Empreinte environnementale de la fausse fourrure
A rebours des idées reçues, certaines études, comme celle réalisée par DSS Management Consultants en 2012 comparant les cycles de vie des différents types de fourrure, montrent en effet l’empreinte carbone très importante des fourrures synthétiques, la fausse fourrure se biodégradant lentement, entre 500 et 1000 années. La fausse fourrure peut contribuer par ailleurs à la déforestation et nuire aux animaux. Dérivée du pétrole, la fourrure synthétique requiert des énergies fossiles, et est potentiellement toxique puisque l’acrylique est issue du cyanure vinylique.

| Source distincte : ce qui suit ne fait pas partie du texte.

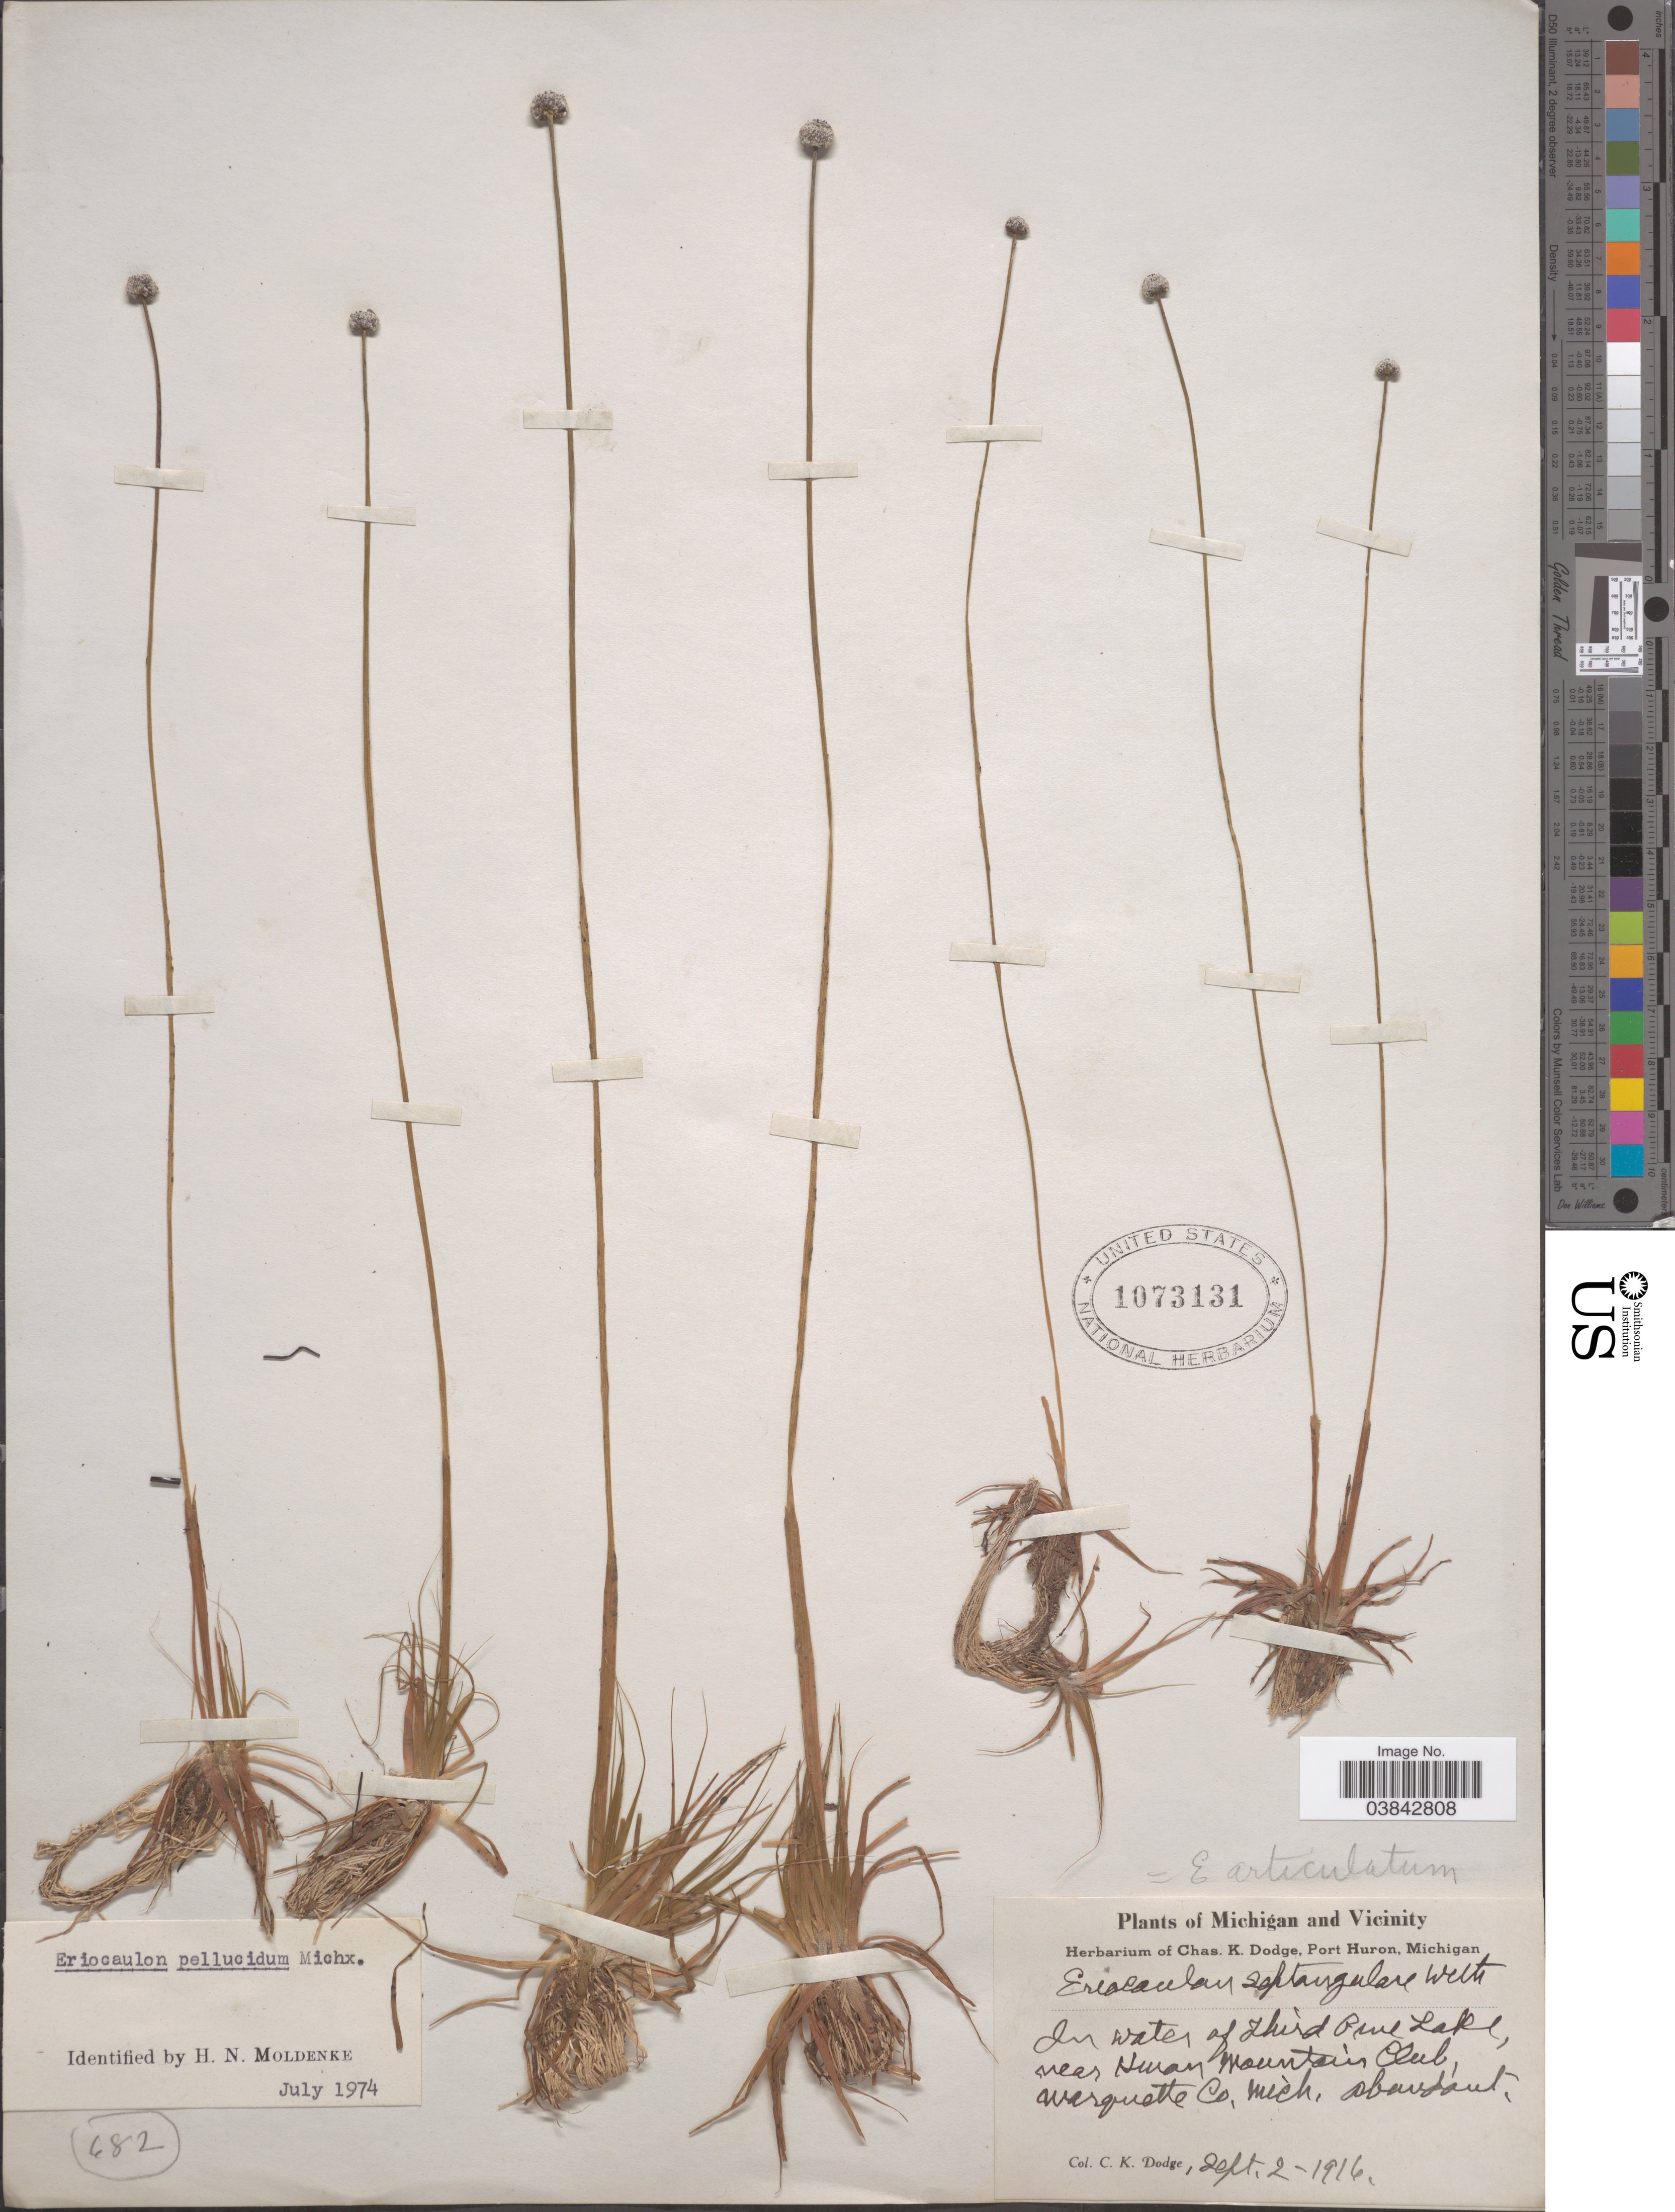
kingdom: Plantae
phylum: Tracheophyta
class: Liliopsida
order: Poales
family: Eriocaulaceae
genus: Eriocaulon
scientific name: Eriocaulon aquaticum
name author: (Hill) Druce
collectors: C. K. Dodge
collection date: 1916-09-02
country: United States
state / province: Michigan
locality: Michigan and vicinity. In water of Third Pine Lake, near Huron Mountains Club, Warquette Co.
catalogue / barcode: US 1073131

Dans la mode et le textile, il existe aujourd’hui de plus en plus de marques dites végétaliennes qui s’efforcent d’obtenir, à juste titre, une mesure fiable de durabilité dans leurs matériaux, quand certains n’hésitent plus à utiliser le label vegan à des fins marketing pour vendre des chaussures bon marché à des prix élevés. Lulu’s, Zappos et Amazon ont également utilisé leurs sections vegan pour vendre des chaussures d’origine douteuse fabriquées par des marques conventionnelles. Il s’agit en réalité du phénomène de mode qu’on appelle la « fast fashion », des vêtements bon marché, vite achetés, vite consommés et vite jetés, fabriqués en Asie, et qui tombent rapidement en lambeaux.